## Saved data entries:
————————

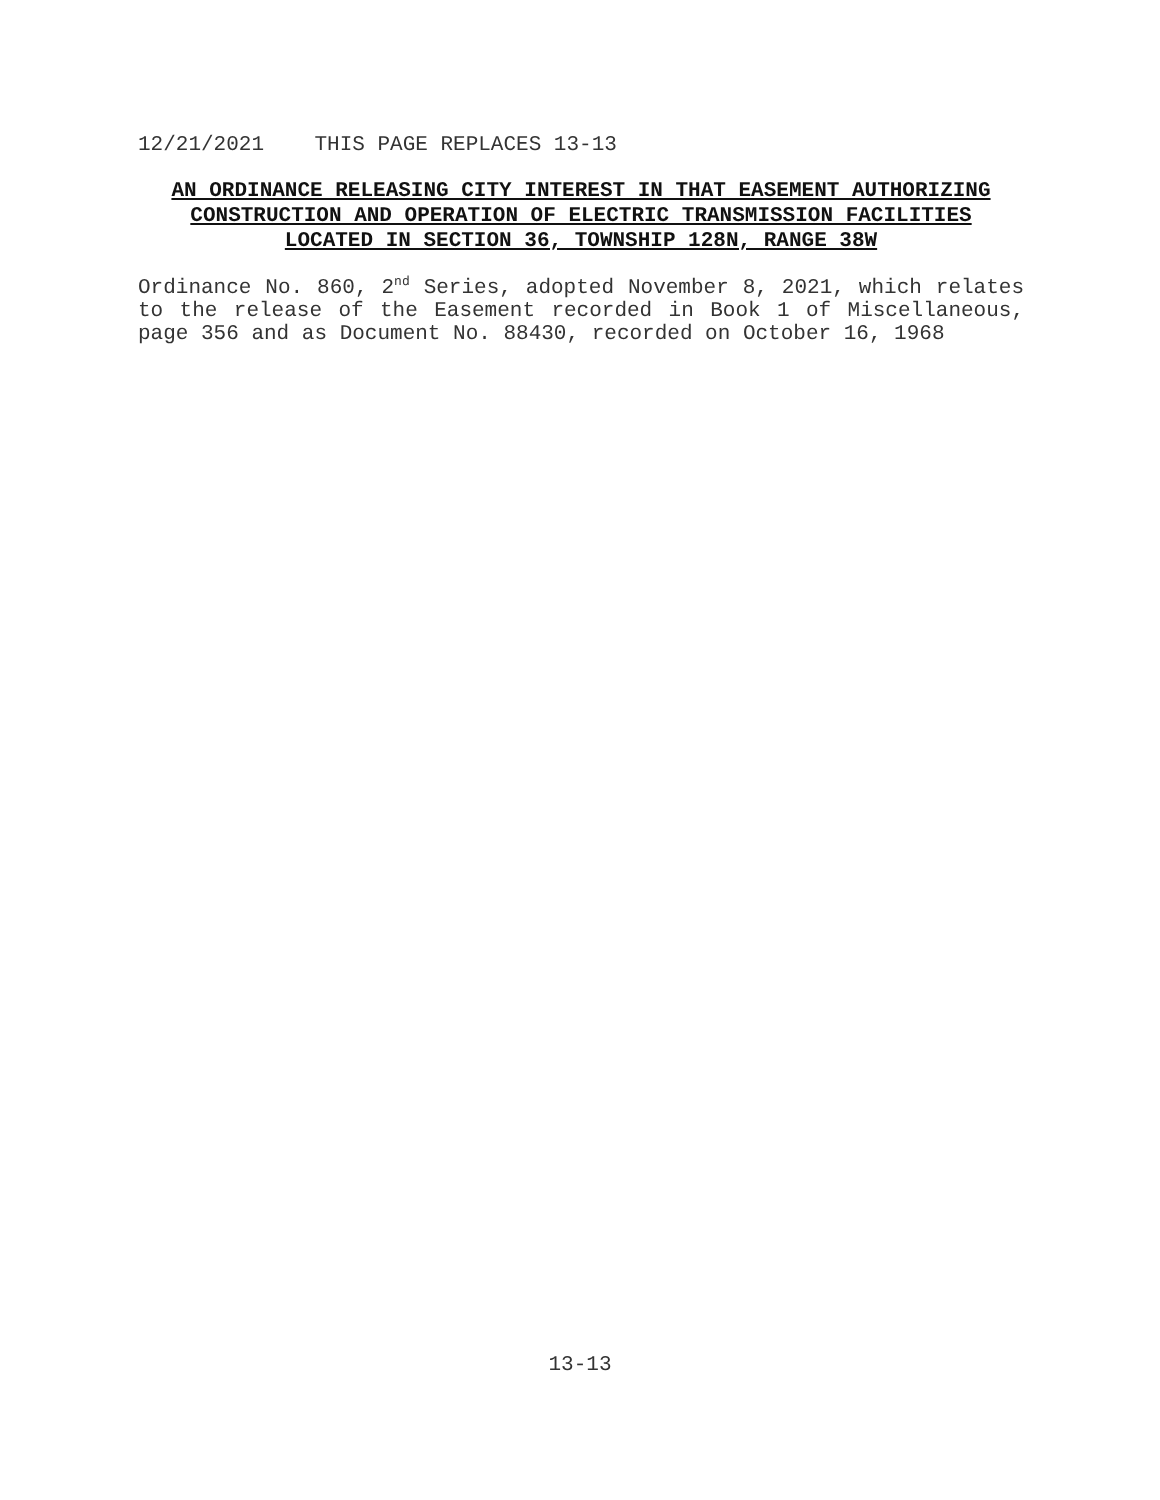12/21/2021 THIS PAGE REPLACES 13-13
AN ORDINANCE RELEASING CITY INTEREST IN THAT EASEMENT AUTHORIZING
CONSTRUCTION AND OPERATION OF ELECTRIC TRANSMISSION FACILITIES
LOCATED IN SECTION 36, TOWNSHIP 128N, RANGE 38W
Ordinance No. 860, 2<sup>nd</sup> Series, adopted November 8, 2021, which relates to the release of the Easement recorded in Book 1 of Miscellaneous, page 356 and as Document No. 88430, recorded on October 16, 1968
13-13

————————

## TASK PROMPT:
Copy out every line of the data exactly, leaving the images behind.

## FINISHED EXERCISE:
12/21/2021 THIS PAGE REPLACES 13-13
AN ORDINANCE RELEASING CITY INTEREST IN THAT EASEMENT AUTHORIZING
CONSTRUCTION AND OPERATION OF ELECTRIC TRANSMISSION FACILITIES
LOCATED IN SECTION 36, TOWNSHIP 128N, RANGE 38W
Ordinance No. 860, 2<sup>nd</sup> Series, adopted November 8, 2021, which relates to the release of the Easement recorded in Book 1 of Miscellaneous, page 356 and as Document No. 88430, recorded on October 16, 1968
13-13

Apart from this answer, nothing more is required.